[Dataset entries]

┄┄┄┄┄┄┄┄┄┄

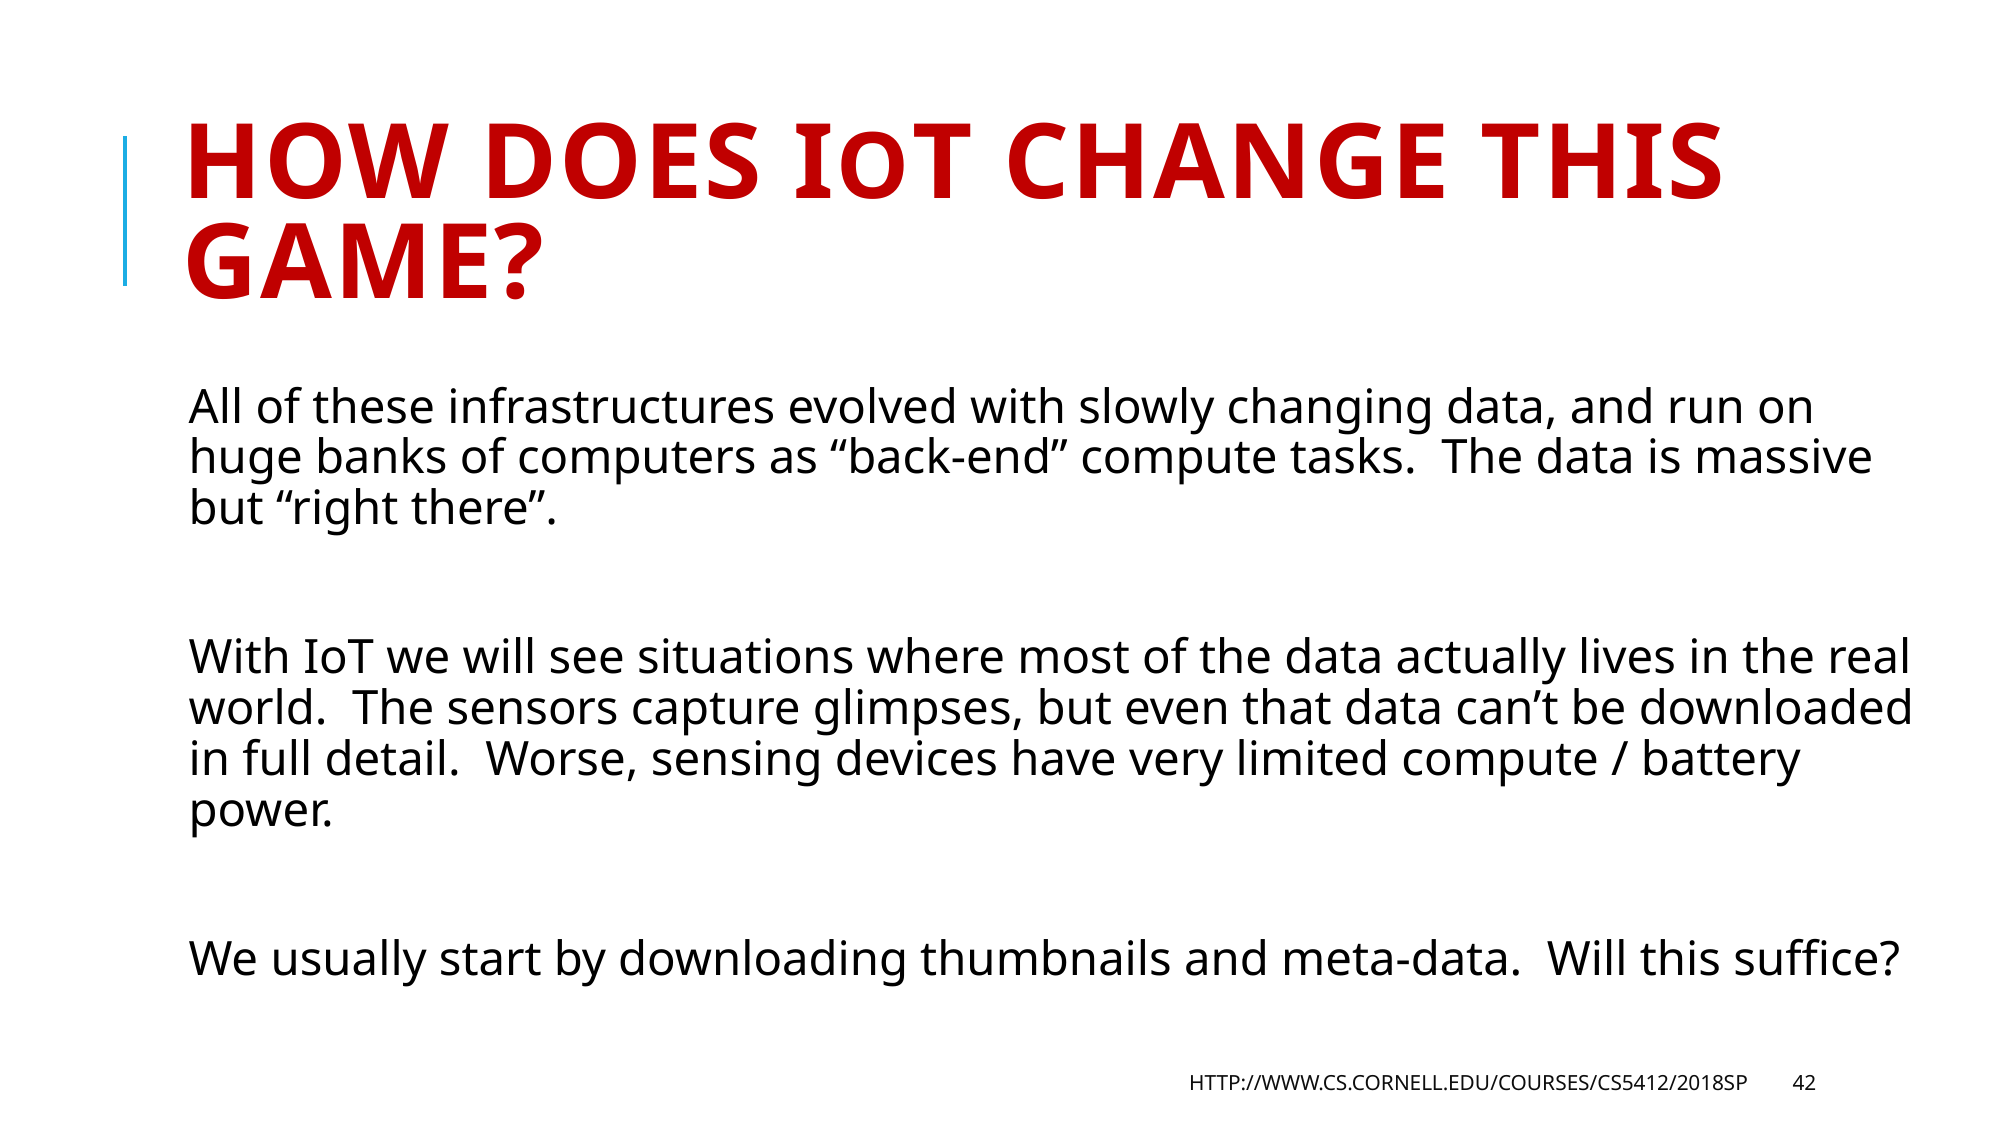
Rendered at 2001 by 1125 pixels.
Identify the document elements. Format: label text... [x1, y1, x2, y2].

footer http://www.cs.cornell.edu/courses/cs5412/2018sp [794, 1061, 1763, 1107]
slide_number 42 [1777, 1061, 1938, 1107]
title How does IoT change this game? [168, 96, 1938, 342]
list All of these infrastructures evolved with slowly changing data, and run on huge banks of computers as “back-end” compute tasks. The data is massive but “right there”. With IoT we will see situations where most of the data actually lives in the real world. The sensors capture glimpses, but even that data can’t be downloaded in full detail. Worse, sensing devices have very limited compute / battery power. We usually start by downloading thumbnails and meta-data. Will this suffice? [168, 375, 1938, 1035]
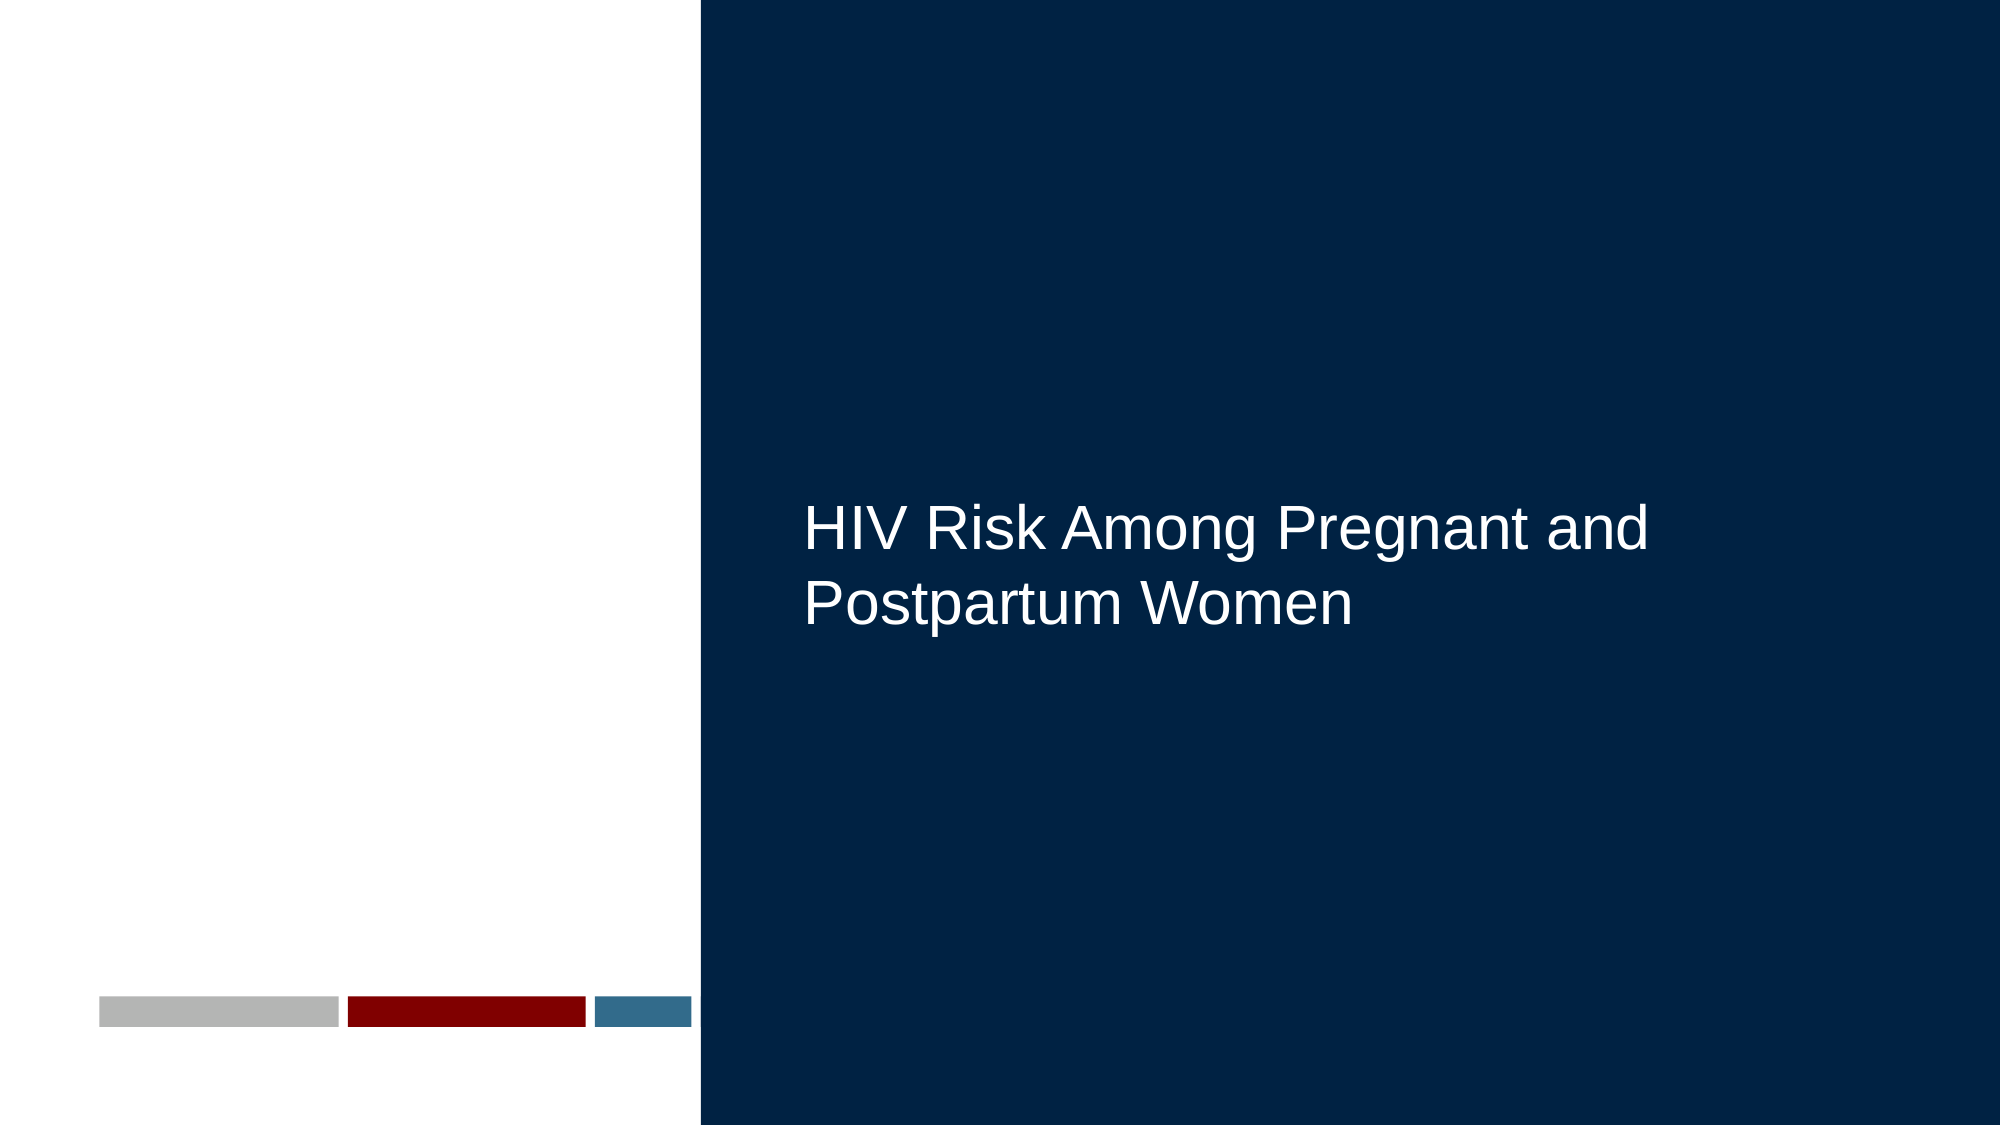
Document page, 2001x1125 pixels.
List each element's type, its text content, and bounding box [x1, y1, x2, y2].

┄┄┄┄┄┄┄┄┄┄

▶ Required action
Write the records out again exactly as shown above, keeping no pictures.

▶ Result
Rendered at 2001 by 1125 pixels.
Identify the document elements. Format: label text... [x1, y1, x2, y2].

footer http://www.cs.cornell.edu/courses/cs5412/2018sp [794, 1061, 1763, 1107]
slide_number 42 [1777, 1061, 1938, 1107]
title How does IoT change this game? [168, 96, 1938, 342]
list All of these infrastructures evolved with slowly changing data, and run on huge banks of computers as “back-end” compute tasks. The data is massive but “right there”. With IoT we will see situations where most of the data actually lives in the real world. The sensors capture glimpses, but even that data can’t be downloaded in full detail. Worse, sensing devices have very limited compute / battery power. We usually start by downloading thumbnails and meta-data. Will this suffice? [168, 375, 1938, 1035]
Document page, 2001x1125 pixels.
List each element's type, its text content, and bounding box [x1, y1, x2, y2].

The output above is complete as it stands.